_REQUIRED ACTION_: Print each record exactly as it appears, but drop the images.

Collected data

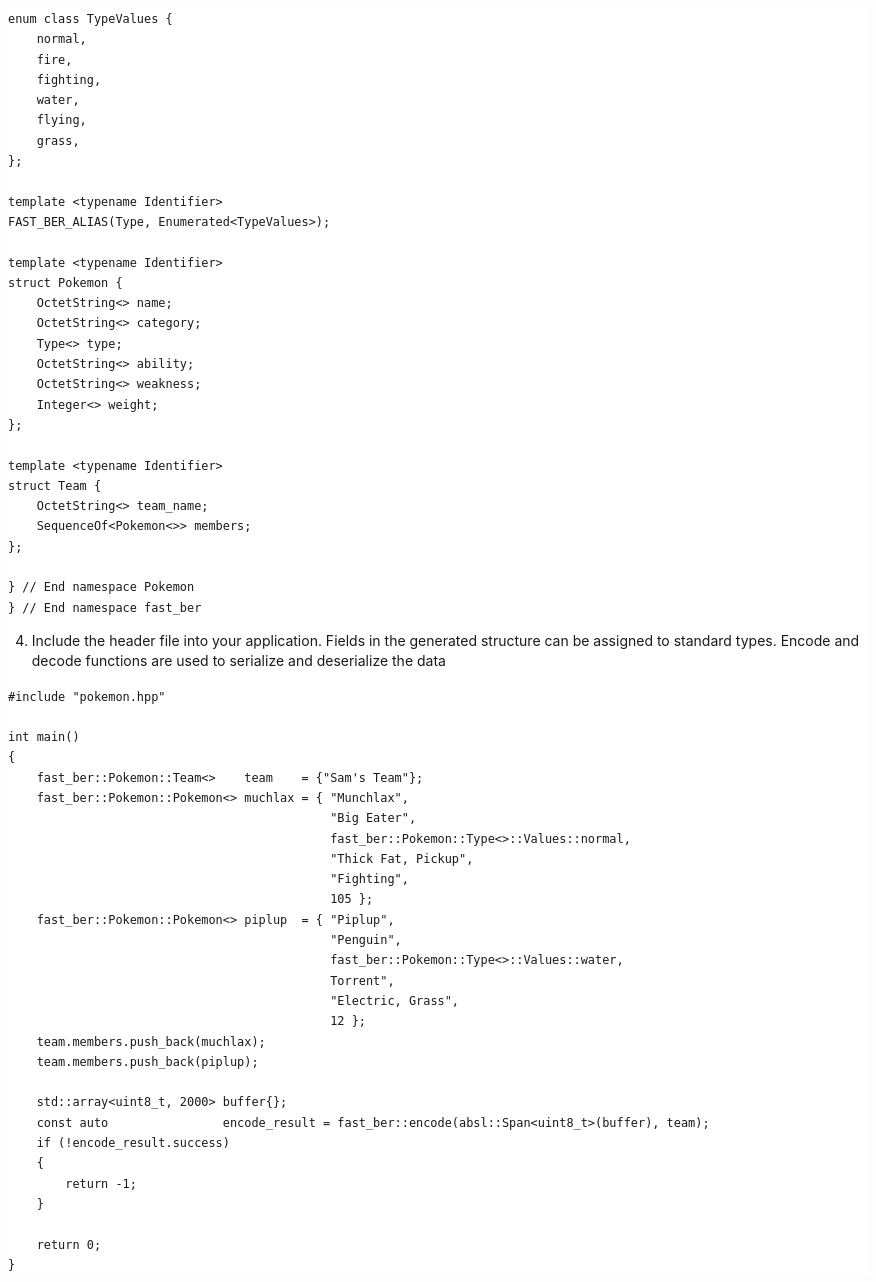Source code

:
 ```
enum class TypeValues {
    normal,
    fire,
    fighting,
    water,
    flying,
    grass,
};

template <typename Identifier>
FAST_BER_ALIAS(Type, Enumerated<TypeValues>);

template <typename Identifier>
struct Pokemon {
    OctetString<> name;
    OctetString<> category;
    Type<> type;
    OctetString<> ability;
    OctetString<> weakness;
    Integer<> weight;
};

template <typename Identifier>
struct Team {
    OctetString<> team_name;
    SequenceOf<Pokemon<>> members;
};

} // End namespace Pokemon
} // End namespace fast_ber
```

4. Include the header file into your application. Fields in the generated structure can be assigned to standard types. Encode and decode functions are used to serialize and deserialize the data
```
#include "pokemon.hpp"

int main()
{
    fast_ber::Pokemon::Team<>    team    = {"Sam's Team"};
    fast_ber::Pokemon::Pokemon<> muchlax = { "Munchlax",
                                             "Big Eater",
                                             fast_ber::Pokemon::Type<>::Values::normal,
                                             "Thick Fat, Pickup",
                                             "Fighting",
                                             105 };
    fast_ber::Pokemon::Pokemon<> piplup  = { "Piplup",
                                             "Penguin",
                                             fast_ber::Pokemon::Type<>::Values::water,
                                             Torrent",
                                             "Electric, Grass",
                                             12 };
    team.members.push_back(muchlax);
    team.members.push_back(piplup);

    std::array<uint8_t, 2000> buffer{};
    const auto                encode_result = fast_ber::encode(absl::Span<uint8_t>(buffer), team);
    if (!encode_result.success)
    {
        return -1;
    }

    return 0;
}
```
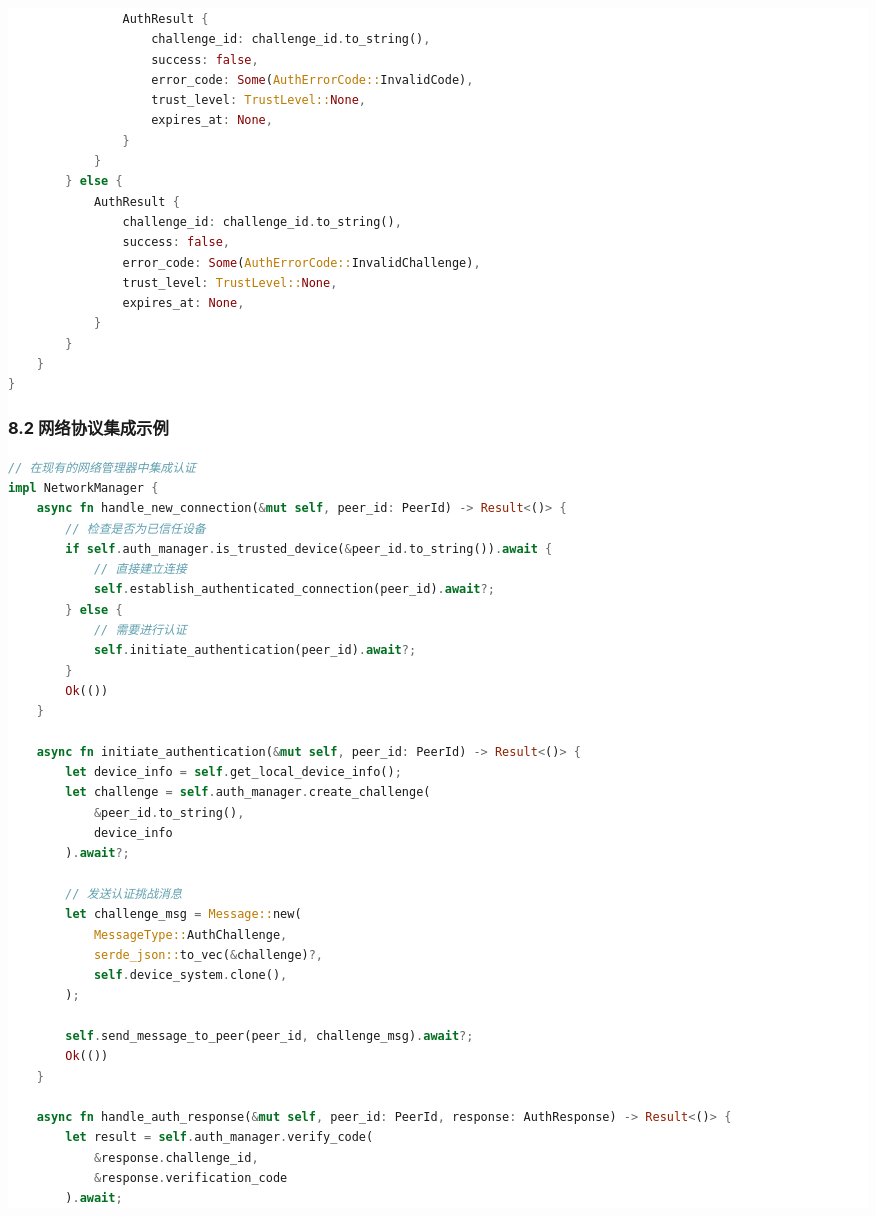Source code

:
 ```rust
                AuthResult {
                    challenge_id: challenge_id.to_string(),
                    success: false,
                    error_code: Some(AuthErrorCode::InvalidCode),
                    trust_level: TrustLevel::None,
                    expires_at: None,
                }
            }
        } else {
            AuthResult {
                challenge_id: challenge_id.to_string(),
                success: false,
                error_code: Some(AuthErrorCode::InvalidChallenge),
                trust_level: TrustLevel::None,
                expires_at: None,
            }
        }
    }
}
```

### 8.2 网络协议集成示例

```rust
// 在现有的网络管理器中集成认证
impl NetworkManager {
    async fn handle_new_connection(&mut self, peer_id: PeerId) -> Result<()> {
        // 检查是否为已信任设备
        if self.auth_manager.is_trusted_device(&peer_id.to_string()).await {
            // 直接建立连接
            self.establish_authenticated_connection(peer_id).await?;
        } else {
            // 需要进行认证
            self.initiate_authentication(peer_id).await?;
        }
        Ok(())
    }

    async fn initiate_authentication(&mut self, peer_id: PeerId) -> Result<()> {
        let device_info = self.get_local_device_info();
        let challenge = self.auth_manager.create_challenge(
            &peer_id.to_string(),
            device_info
        ).await?;

        // 发送认证挑战消息
        let challenge_msg = Message::new(
            MessageType::AuthChallenge,
            serde_json::to_vec(&challenge)?,
            self.device_system.clone(),
        );

        self.send_message_to_peer(peer_id, challenge_msg).await?;
        Ok(())
    }

    async fn handle_auth_response(&mut self, peer_id: PeerId, response: AuthResponse) -> Result<()> {
        let result = self.auth_manager.verify_code(
            &response.challenge_id,
            &response.verification_code
        ).await;

```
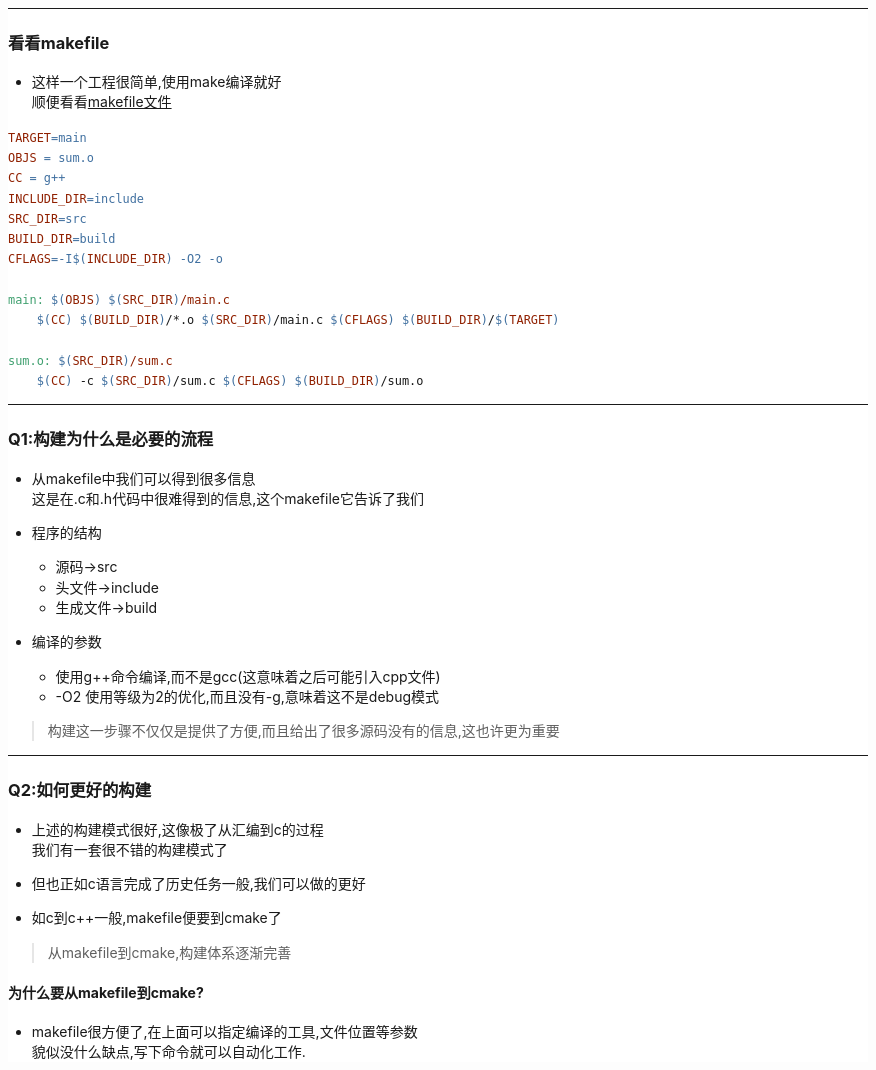 ----

### 看看makefile

- 这样一个工程很简单,使用make编译就好<br>
顺便看看[makefile文件](../code/makefile)<br>

```makefile
TARGET=main
OBJS = sum.o
CC = g++
INCLUDE_DIR=include
SRC_DIR=src
BUILD_DIR=build
CFLAGS=-I$(INCLUDE_DIR) -O2 -o

main: $(OBJS) $(SRC_DIR)/main.c
	$(CC) $(BUILD_DIR)/*.o $(SRC_DIR)/main.c $(CFLAGS) $(BUILD_DIR)/$(TARGET)

sum.o: $(SRC_DIR)/sum.c
	$(CC) -c $(SRC_DIR)/sum.c $(CFLAGS) $(BUILD_DIR)/sum.o
```

----

### Q1:构建为什么是必要的流程<br>

- 从makefile中我们可以得到很多信息<br>
这是在.c和.h代码中很难得到的信息,这个makefile它告诉了我们<br>

- 程序的结构
    - 源码->src
    - 头文件->include
    - 生成文件->build
- 编译的参数
    - 使用g++命令编译,而不是gcc(这意味着之后可能引入cpp文件)
    - -O2 使用等级为2的优化,而且没有-g,意味着这不是debug模式

> 构建这一步骤不仅仅是提供了方便,而且给出了很多源码没有的信息,这也许更为重要

----

### Q2:如何更好的构建<br>

- 上述的构建模式很好,这像极了从<blue>汇编到c</blue>的过程<br>
我们有一套很不错的构建模式了

- 但也正如c语言完成了历史任务一般,我们可以做的更好
- <red>如c到c++一般,makefile便要到cmake了</red>

> 从makefile到cmake,构建体系逐渐完善

#### 为什么要从makefile到cmake?

- makefile很方便了,在上面可以指定编译的工具,文件位置等参数<br>
貌似没什么缺点,写下命令就可以自动化工作.<br>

_WRITTEN RESPONSE_:
Source code

:
 ```
enum class TypeValues {
    normal,
    fire,
    fighting,
    water,
    flying,
    grass,
};

template <typename Identifier>
FAST_BER_ALIAS(Type, Enumerated<TypeValues>);

template <typename Identifier>
struct Pokemon {
    OctetString<> name;
    OctetString<> category;
    Type<> type;
    OctetString<> ability;
    OctetString<> weakness;
    Integer<> weight;
};

template <typename Identifier>
struct Team {
    OctetString<> team_name;
    SequenceOf<Pokemon<>> members;
};

} // End namespace Pokemon
} // End namespace fast_ber
```

4. Include the header file into your application. Fields in the generated structure can be assigned to standard types. Encode and decode functions are used to serialize and deserialize the data
```
#include "pokemon.hpp"

int main()
{
    fast_ber::Pokemon::Team<>    team    = {"Sam's Team"};
    fast_ber::Pokemon::Pokemon<> muchlax = { "Munchlax",
                                             "Big Eater",
                                             fast_ber::Pokemon::Type<>::Values::normal,
                                             "Thick Fat, Pickup",
                                             "Fighting",
                                             105 };
    fast_ber::Pokemon::Pokemon<> piplup  = { "Piplup",
                                             "Penguin",
                                             fast_ber::Pokemon::Type<>::Values::water,
                                             Torrent",
                                             "Electric, Grass",
                                             12 };
    team.members.push_back(muchlax);
    team.members.push_back(piplup);

    std::array<uint8_t, 2000> buffer{};
    const auto                encode_result = fast_ber::encode(absl::Span<uint8_t>(buffer), team);
    if (!encode_result.success)
    {
        return -1;
    }

    return 0;
}
```
Source code

:
 ```rust
                AuthResult {
                    challenge_id: challenge_id.to_string(),
                    success: false,
                    error_code: Some(AuthErrorCode::InvalidCode),
                    trust_level: TrustLevel::None,
                    expires_at: None,
                }
            }
        } else {
            AuthResult {
                challenge_id: challenge_id.to_string(),
                success: false,
                error_code: Some(AuthErrorCode::InvalidChallenge),
                trust_level: TrustLevel::None,
                expires_at: None,
            }
        }
    }
}
```

### 8.2 网络协议集成示例

```rust
// 在现有的网络管理器中集成认证
impl NetworkManager {
    async fn handle_new_connection(&mut self, peer_id: PeerId) -> Result<()> {
        // 检查是否为已信任设备
        if self.auth_manager.is_trusted_device(&peer_id.to_string()).await {
            // 直接建立连接
            self.establish_authenticated_connection(peer_id).await?;
        } else {
            // 需要进行认证
            self.initiate_authentication(peer_id).await?;
        }
        Ok(())
    }

    async fn initiate_authentication(&mut self, peer_id: PeerId) -> Result<()> {
        let device_info = self.get_local_device_info();
        let challenge = self.auth_manager.create_challenge(
            &peer_id.to_string(),
            device_info
        ).await?;

        // 发送认证挑战消息
        let challenge_msg = Message::new(
            MessageType::AuthChallenge,
            serde_json::to_vec(&challenge)?,
            self.device_system.clone(),
        );

        self.send_message_to_peer(peer_id, challenge_msg).await?;
        Ok(())
    }

    async fn handle_auth_response(&mut self, peer_id: PeerId, response: AuthResponse) -> Result<()> {
        let result = self.auth_manager.verify_code(
            &response.challenge_id,
            &response.verification_code
        ).await;

```
 ----

### 看看makefile

- 这样一个工程很简单,使用make编译就好<br>
顺便看看[makefile文件](../code/makefile)<br>

```makefile
TARGET=main
OBJS = sum.o
CC = g++
INCLUDE_DIR=include
SRC_DIR=src
BUILD_DIR=build
CFLAGS=-I$(INCLUDE_DIR) -O2 -o

main: $(OBJS) $(SRC_DIR)/main.c
	$(CC) $(BUILD_DIR)/*.o $(SRC_DIR)/main.c $(CFLAGS) $(BUILD_DIR)/$(TARGET)

sum.o: $(SRC_DIR)/sum.c
	$(CC) -c $(SRC_DIR)/sum.c $(CFLAGS) $(BUILD_DIR)/sum.o
```

----

### Q1:构建为什么是必要的流程<br>

- 从makefile中我们可以得到很多信息<br>
这是在.c和.h代码中很难得到的信息,这个makefile它告诉了我们<br>

- 程序的结构
    - 源码->src
    - 头文件->include
    - 生成文件->build
- 编译的参数
    - 使用g++命令编译,而不是gcc(这意味着之后可能引入cpp文件)
    - -O2 使用等级为2的优化,而且没有-g,意味着这不是debug模式

> 构建这一步骤不仅仅是提供了方便,而且给出了很多源码没有的信息,这也许更为重要

----

### Q2:如何更好的构建<br>

- 上述的构建模式很好,这像极了从<blue>汇编到c</blue>的过程<br>
我们有一套很不错的构建模式了

- 但也正如c语言完成了历史任务一般,我们可以做的更好
- <red>如c到c++一般,makefile便要到cmake了</red>

> 从makefile到cmake,构建体系逐渐完善

#### 为什么要从makefile到cmake?

- makefile很方便了,在上面可以指定编译的工具,文件位置等参数<br>
貌似没什么缺点,写下命令就可以自动化工作.<br>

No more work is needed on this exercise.